WRITTEN TASK: Write out the lines starting at the one containing "CAT 3406 inline 6 w" and ending at the one containing "Additionally, if you", with no changes.

[Records from a data source]
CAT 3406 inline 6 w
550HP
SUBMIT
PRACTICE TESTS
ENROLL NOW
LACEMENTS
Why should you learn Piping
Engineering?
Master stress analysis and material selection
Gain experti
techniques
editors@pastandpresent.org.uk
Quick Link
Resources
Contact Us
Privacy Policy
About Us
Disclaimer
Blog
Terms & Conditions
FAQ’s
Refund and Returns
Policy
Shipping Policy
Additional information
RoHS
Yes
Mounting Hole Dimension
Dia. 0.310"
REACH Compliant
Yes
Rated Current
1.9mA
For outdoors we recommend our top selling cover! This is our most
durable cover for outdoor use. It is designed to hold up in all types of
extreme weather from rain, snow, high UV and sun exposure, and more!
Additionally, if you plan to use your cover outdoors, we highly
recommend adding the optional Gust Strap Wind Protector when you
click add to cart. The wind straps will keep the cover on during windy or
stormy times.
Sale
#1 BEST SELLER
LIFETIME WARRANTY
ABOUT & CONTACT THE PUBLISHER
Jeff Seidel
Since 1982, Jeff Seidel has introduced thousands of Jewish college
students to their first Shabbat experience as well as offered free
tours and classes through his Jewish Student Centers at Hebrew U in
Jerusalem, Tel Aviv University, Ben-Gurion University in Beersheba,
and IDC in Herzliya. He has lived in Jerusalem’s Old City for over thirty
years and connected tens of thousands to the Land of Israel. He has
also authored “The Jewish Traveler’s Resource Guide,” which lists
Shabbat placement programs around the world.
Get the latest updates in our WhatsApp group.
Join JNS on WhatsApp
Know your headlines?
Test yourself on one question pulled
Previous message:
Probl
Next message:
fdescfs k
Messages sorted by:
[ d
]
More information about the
...
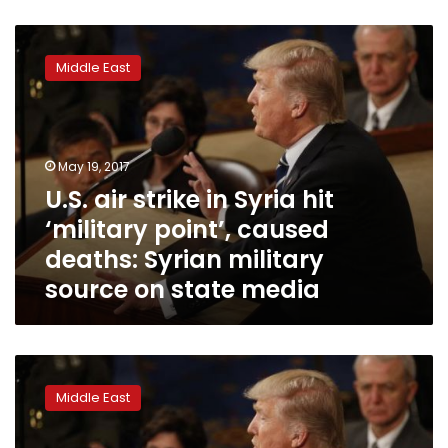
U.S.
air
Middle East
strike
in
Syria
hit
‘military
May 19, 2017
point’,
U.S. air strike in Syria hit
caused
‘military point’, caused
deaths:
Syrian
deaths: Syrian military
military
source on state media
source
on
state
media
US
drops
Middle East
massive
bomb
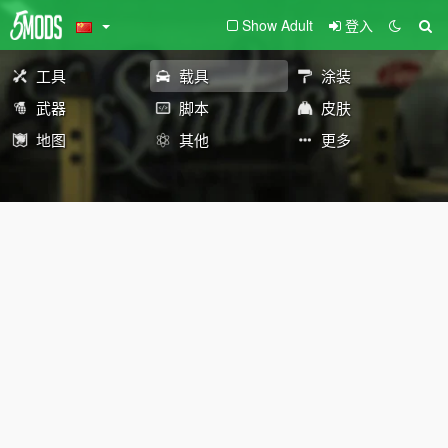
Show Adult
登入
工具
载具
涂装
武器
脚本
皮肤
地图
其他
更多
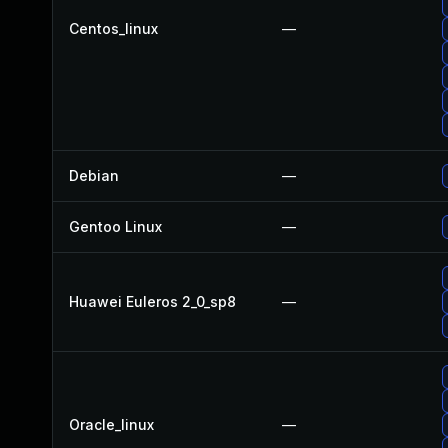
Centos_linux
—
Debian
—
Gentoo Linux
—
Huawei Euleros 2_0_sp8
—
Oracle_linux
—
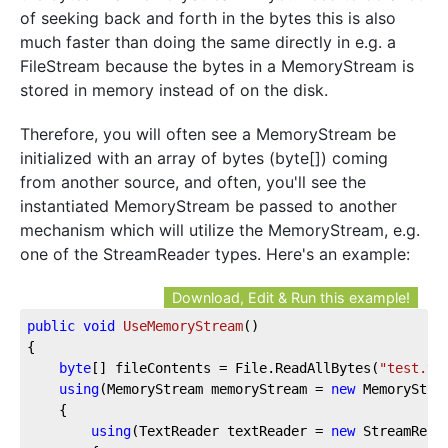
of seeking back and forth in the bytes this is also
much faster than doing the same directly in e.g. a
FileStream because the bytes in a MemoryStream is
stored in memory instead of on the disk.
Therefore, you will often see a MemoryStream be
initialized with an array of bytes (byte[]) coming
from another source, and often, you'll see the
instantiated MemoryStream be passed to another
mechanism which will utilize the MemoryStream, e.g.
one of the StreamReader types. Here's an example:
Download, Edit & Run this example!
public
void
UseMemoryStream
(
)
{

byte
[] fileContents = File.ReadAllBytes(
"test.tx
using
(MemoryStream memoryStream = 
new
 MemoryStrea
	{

EXERCISE RESULT:
CAT 3406 inline 6 w
550HP
SUBMIT
PRACTICE TESTS
ENROLL NOW
LACEMENTS
Why should you learn Piping
Engineering?
Master stress analysis and material selection
Gain experti
techniques
editors@pastandpresent.org.uk
Quick Link
Resources
Contact Us
Privacy Policy
About Us
Disclaimer
Blog
Terms & Conditions
FAQ’s
Refund and Returns
Policy
Shipping Policy
Additional information
RoHS
Yes
Mounting Hole Dimension
Dia. 0.310"
REACH Compliant
Yes
Rated Current
1.9mA
For outdoors we recommend our top selling cover! This is our most
durable cover for outdoor use. It is designed to hold up in all types of
extreme weather from rain, snow, high UV and sun exposure, and more!
Additionally, if you plan to use your cover outdoors, we highly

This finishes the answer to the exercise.